Problem requirements -
Your answer must be a single number: the count of lines in the entries below that hold "volume".

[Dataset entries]
* * * *

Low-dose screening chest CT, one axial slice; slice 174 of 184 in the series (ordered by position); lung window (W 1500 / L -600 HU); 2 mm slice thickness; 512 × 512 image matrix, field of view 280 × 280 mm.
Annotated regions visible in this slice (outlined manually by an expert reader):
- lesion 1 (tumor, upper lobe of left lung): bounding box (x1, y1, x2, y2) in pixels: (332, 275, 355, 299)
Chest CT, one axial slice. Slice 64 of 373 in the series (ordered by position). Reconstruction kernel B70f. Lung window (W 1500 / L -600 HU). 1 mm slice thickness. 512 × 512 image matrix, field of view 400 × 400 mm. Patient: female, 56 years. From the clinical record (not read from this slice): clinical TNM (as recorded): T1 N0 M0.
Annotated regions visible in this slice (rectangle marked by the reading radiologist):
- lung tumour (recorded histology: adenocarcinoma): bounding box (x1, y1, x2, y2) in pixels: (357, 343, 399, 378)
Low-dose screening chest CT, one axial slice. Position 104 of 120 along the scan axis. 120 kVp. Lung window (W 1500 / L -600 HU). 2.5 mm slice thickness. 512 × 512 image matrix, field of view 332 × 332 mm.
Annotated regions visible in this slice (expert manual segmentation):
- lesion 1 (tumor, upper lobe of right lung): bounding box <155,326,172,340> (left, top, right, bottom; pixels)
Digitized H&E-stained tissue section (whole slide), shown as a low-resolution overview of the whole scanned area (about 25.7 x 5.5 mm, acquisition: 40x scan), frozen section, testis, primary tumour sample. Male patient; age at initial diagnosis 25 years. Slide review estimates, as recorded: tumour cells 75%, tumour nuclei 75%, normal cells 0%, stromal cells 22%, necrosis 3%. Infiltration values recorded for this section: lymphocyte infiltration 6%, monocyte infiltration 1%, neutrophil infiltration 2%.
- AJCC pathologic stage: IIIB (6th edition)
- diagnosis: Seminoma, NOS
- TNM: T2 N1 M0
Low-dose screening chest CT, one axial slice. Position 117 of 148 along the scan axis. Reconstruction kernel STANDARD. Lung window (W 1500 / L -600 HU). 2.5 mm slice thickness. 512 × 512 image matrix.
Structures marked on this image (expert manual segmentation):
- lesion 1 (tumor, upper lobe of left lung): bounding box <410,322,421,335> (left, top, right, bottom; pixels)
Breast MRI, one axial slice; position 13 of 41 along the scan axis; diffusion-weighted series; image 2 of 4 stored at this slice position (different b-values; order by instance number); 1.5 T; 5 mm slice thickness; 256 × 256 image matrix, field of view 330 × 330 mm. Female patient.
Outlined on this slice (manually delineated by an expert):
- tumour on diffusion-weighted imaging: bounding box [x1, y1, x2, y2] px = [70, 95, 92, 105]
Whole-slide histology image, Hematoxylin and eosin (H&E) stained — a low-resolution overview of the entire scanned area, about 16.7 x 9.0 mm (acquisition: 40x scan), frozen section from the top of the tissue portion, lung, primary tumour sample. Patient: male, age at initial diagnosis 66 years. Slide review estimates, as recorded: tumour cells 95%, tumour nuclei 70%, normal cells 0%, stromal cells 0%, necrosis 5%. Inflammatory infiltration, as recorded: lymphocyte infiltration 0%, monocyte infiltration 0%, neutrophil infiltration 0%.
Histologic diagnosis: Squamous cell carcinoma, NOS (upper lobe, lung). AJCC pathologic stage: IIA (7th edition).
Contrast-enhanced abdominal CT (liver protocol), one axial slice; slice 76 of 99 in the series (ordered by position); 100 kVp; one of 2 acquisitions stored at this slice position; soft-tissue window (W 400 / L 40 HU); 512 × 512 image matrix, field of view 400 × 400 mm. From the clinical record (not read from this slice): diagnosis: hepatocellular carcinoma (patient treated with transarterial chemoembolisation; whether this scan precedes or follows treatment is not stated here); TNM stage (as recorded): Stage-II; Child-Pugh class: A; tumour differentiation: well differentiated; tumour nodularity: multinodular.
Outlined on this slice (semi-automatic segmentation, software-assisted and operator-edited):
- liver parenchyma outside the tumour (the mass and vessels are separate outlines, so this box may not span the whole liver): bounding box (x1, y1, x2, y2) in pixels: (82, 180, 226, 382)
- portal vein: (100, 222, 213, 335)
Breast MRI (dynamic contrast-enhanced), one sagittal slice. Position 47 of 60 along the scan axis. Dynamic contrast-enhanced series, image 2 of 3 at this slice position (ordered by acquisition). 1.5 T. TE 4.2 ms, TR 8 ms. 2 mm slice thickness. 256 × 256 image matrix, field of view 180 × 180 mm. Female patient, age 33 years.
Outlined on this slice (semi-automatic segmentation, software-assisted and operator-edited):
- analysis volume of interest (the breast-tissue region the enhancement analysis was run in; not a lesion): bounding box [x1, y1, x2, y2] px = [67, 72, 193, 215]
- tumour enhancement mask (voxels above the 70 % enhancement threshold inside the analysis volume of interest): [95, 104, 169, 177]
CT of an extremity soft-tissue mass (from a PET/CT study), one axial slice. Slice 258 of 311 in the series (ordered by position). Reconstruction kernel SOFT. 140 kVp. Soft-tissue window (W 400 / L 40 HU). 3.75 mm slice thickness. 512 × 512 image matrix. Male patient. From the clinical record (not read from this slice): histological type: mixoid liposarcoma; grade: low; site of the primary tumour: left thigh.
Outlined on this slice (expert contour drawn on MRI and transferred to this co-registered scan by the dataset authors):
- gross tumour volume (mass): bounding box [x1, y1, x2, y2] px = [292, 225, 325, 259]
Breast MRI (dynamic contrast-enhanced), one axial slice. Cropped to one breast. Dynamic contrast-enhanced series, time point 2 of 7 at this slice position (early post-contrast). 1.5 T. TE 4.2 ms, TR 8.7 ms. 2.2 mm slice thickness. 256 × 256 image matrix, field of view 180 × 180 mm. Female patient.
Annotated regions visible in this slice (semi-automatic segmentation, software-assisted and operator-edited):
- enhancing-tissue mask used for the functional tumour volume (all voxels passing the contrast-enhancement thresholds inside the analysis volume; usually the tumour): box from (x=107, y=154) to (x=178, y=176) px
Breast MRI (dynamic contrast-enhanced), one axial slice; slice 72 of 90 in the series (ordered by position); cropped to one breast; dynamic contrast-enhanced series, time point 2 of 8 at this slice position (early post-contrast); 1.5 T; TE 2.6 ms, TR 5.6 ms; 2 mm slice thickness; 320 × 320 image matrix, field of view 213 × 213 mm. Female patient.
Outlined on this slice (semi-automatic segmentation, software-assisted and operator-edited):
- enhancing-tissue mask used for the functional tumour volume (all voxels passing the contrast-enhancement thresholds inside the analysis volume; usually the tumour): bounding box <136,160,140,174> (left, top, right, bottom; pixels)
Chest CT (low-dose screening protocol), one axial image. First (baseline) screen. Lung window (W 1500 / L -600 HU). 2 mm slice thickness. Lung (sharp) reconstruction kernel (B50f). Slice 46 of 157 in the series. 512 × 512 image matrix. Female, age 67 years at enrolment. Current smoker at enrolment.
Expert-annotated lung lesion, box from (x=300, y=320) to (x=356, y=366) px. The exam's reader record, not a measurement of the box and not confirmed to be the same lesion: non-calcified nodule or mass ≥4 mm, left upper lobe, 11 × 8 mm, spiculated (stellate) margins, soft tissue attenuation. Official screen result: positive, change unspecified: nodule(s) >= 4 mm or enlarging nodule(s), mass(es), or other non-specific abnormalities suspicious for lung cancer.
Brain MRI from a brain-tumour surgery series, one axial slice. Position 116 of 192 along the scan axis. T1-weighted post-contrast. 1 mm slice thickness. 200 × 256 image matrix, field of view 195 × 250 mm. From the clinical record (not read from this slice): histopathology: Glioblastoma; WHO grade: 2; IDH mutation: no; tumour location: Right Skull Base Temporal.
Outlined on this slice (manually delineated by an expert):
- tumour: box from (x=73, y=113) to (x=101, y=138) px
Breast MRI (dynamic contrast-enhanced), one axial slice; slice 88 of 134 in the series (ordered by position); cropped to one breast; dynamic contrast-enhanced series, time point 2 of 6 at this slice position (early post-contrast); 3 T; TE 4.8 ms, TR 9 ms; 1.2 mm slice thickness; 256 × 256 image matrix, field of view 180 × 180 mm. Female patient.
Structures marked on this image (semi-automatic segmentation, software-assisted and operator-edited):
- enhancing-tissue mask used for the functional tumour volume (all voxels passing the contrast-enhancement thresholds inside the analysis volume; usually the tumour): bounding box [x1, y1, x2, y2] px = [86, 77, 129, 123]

* * * *

Response below -
6